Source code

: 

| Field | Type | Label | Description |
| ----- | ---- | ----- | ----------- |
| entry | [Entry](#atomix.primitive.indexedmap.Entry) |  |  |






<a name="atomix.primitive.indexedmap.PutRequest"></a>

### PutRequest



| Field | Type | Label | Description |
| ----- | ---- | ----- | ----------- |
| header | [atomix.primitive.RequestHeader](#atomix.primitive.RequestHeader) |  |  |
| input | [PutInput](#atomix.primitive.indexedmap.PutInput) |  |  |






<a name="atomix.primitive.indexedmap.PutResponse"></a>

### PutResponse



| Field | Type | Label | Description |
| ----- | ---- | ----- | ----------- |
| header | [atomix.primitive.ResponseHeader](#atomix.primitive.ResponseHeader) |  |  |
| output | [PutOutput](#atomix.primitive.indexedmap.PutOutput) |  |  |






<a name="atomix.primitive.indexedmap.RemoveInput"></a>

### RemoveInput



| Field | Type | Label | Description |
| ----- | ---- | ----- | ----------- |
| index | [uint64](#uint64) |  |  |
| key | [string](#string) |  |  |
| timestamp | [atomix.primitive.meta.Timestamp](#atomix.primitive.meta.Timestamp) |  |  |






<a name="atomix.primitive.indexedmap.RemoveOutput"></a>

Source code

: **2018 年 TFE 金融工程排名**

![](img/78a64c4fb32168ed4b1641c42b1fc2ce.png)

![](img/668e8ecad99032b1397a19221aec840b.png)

*TASK DIRECTIONS*: Your job is to reproduce the listing exactly.

*SOLUTION*:
Source code

: 

| Field | Type | Label | Description |
| ----- | ---- | ----- | ----------- |
| entry | [Entry](#atomix.primitive.indexedmap.Entry) |  |  |






<a name="atomix.primitive.indexedmap.PutRequest"></a>

### PutRequest



| Field | Type | Label | Description |
| ----- | ---- | ----- | ----------- |
| header | [atomix.primitive.RequestHeader](#atomix.primitive.RequestHeader) |  |  |
| input | [PutInput](#atomix.primitive.indexedmap.PutInput) |  |  |






<a name="atomix.primitive.indexedmap.PutResponse"></a>

### PutResponse



| Field | Type | Label | Description |
| ----- | ---- | ----- | ----------- |
| header | [atomix.primitive.ResponseHeader](#atomix.primitive.ResponseHeader) |  |  |
| output | [PutOutput](#atomix.primitive.indexedmap.PutOutput) |  |  |






<a name="atomix.primitive.indexedmap.RemoveInput"></a>

### RemoveInput



| Field | Type | Label | Description |
| ----- | ---- | ----- | ----------- |
| index | [uint64](#uint64) |  |  |
| key | [string](#string) |  |  |
| timestamp | [atomix.primitive.meta.Timestamp](#atomix.primitive.meta.Timestamp) |  |  |






<a name="atomix.primitive.indexedmap.RemoveOutput"></a>

Source code

: **2018 年 TFE 金融工程排名**

![](img/78a64c4fb32168ed4b1641c42b1fc2ce.png)

![](img/668e8ecad99032b1397a19221aec840b.png)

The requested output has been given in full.